Druckwasserreaktor: Das Kraftwerk wird mit Druckwasserreaktoren betrieben. Dabei wird – vereinfacht gesagt – mit der Energie, die bei der Spaltung von Atomkernen frei wird, Wasser unter hohem Druck aufgeheizt. Es entsteht Dampf, der auf die Turbinen geleitet wird. Die beginnen zu rotieren und treiben dadurch den mit ihnen verbundenen Generator an. Im Generator beginnt Strom zu fließen, der über das Stromnetz zum Verbraucher gelangt.
Klage: RWE hat vor wenigen Tagen die Schadensersatzklage gegen das Land Hessen fallen gelassen. Der Energiekonzern hatte vor dem Landgericht Essen Schadensersatz in Höhe von 235 Millionen Euro gefordert. Die Rücknahme der Klage ist Teil des Vertrages zwischen der Bundesrepublik Deutschland und den Betreibern deutscher Kernkraftwerke, der Ende Juni unterzeichnet wurde. Die Atomkonzerne EON, RWE, EnBW sowie Vattenfall besiegelten mit dem Staat am 26. Juni dieses Jahres ein milliardenschweres Finanzpaket zur Entsorgung nuklearer Altlasten. Es sieht vor, dass die vier Energieriesen rund 24 Milliarden Euro in einen staatlichen Entsorgungsfonds zahlen. Der Fonds soll die Zwischen- und Endlagerung des Atommülls regeln. Wie hoch diese Kosten am Ende sein werden und wann sie anfallen, ist bislang noch unklar.

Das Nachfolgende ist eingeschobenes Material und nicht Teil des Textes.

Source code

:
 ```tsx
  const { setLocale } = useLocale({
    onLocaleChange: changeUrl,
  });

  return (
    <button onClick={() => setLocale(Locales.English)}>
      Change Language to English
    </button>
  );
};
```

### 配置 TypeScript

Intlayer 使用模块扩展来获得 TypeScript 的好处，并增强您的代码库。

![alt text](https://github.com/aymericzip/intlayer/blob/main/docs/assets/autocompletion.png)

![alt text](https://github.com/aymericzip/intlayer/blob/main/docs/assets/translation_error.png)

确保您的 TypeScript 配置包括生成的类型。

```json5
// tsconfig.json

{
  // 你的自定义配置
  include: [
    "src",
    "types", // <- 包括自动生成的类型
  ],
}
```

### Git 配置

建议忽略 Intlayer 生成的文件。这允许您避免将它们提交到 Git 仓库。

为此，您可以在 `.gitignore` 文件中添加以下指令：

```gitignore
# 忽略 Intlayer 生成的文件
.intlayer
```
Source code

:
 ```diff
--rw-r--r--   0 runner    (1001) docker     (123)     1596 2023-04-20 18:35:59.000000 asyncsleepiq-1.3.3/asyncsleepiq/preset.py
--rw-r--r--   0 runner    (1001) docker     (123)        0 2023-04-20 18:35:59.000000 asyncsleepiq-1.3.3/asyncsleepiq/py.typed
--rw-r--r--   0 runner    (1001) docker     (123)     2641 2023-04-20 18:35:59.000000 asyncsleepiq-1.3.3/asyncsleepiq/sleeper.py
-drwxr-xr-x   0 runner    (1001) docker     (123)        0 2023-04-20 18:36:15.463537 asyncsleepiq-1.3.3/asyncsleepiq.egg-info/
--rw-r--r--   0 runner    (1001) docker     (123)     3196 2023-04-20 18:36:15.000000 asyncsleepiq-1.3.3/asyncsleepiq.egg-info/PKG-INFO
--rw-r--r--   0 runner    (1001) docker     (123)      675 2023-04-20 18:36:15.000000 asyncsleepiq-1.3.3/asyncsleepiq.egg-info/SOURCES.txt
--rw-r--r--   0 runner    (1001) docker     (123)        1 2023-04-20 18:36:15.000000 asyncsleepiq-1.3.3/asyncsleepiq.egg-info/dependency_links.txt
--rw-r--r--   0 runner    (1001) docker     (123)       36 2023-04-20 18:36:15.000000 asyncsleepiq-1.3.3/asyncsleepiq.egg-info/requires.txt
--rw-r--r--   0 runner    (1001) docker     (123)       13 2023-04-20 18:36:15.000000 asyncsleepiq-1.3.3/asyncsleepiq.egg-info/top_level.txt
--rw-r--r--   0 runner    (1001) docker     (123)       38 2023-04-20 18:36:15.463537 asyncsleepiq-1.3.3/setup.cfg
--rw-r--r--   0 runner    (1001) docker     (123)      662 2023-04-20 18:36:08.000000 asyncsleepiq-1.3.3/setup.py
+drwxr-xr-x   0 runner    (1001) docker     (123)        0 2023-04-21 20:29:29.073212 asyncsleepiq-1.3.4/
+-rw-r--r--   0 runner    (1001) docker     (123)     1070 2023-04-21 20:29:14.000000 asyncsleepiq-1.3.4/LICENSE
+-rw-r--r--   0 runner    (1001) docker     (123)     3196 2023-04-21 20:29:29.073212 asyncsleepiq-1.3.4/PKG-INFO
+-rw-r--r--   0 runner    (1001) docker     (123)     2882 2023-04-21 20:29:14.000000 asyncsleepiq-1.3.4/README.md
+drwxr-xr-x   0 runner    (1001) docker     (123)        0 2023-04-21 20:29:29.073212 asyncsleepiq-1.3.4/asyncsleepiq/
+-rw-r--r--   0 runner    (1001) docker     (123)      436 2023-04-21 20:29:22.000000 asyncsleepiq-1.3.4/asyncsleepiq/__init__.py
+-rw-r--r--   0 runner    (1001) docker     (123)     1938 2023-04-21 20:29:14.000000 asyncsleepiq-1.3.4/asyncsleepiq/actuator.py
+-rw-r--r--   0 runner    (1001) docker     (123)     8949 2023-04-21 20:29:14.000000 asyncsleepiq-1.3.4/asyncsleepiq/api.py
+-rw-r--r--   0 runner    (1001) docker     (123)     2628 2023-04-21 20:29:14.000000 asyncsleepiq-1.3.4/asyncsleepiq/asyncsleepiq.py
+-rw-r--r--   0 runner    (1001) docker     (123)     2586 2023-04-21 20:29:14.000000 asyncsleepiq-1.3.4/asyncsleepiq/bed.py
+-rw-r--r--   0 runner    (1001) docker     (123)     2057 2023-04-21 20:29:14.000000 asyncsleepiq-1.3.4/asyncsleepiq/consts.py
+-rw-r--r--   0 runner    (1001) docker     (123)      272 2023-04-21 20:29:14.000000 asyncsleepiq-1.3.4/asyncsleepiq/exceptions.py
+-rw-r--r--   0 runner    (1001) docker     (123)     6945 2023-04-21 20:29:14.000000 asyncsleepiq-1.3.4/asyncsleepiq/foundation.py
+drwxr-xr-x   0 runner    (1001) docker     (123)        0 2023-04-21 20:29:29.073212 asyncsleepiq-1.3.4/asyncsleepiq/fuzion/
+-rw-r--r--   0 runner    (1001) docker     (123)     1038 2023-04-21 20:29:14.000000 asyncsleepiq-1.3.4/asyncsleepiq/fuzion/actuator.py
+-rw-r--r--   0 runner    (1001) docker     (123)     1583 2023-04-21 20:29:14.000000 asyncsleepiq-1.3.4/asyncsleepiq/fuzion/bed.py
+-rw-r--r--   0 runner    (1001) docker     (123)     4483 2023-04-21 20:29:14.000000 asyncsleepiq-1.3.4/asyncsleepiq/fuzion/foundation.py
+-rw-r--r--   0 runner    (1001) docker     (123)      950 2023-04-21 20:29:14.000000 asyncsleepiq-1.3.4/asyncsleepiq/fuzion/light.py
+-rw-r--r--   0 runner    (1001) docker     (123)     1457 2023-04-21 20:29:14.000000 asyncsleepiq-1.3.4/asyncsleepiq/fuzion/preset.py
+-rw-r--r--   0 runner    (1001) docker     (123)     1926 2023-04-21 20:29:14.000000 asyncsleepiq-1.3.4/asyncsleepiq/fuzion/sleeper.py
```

Störfälle: Seit Inbetriebnahme wurden für beide Biblis-Blöcke über 800 Störfälle gemeldet. Die allermeisten dieser Fälle waren auf der INES-Skala (Internationale Bewertungsskala für nukleare Ereignisse) der Kategorie 0 zuzuordnen. Das bedeutet, es handelte sich um Ereignisse ohne oder mit geringer sicherheitstechnischer Bedeutung. Als gravierendster Störfall wird allgemein ein Vorfall im Jahr 1987 im Block A angesehen. Durch einen Bedienungsfehler war für kurze Zeit ein Leck entstanden, aus dem hoch radioaktives Kühlwasser in den Raum außerhalb des Sicherheitsbehälters entwich. Innerhalb kurzer Zeit hätte – so die Einschätzung einiger Experten – das gesamte Kühlsystem zusammenbrechen können. Im Nachgang wurde über die Gefahr eines möglichen GAUs diskutiert. Der Fall sorgte auch deshalb für Debatten, weil er erst erheblich später durch Recherchen des US-Fachmagazins »Nucleonics Week« bekannt wurde. Er wurde im Nachhinein mit Einführung der bereits erwähnten INES-Skala auf Stufe 1 gesetzt, was eine »Störung« bedeutet, die zweitniedrigste Stufe in diesem Bewertungsschema.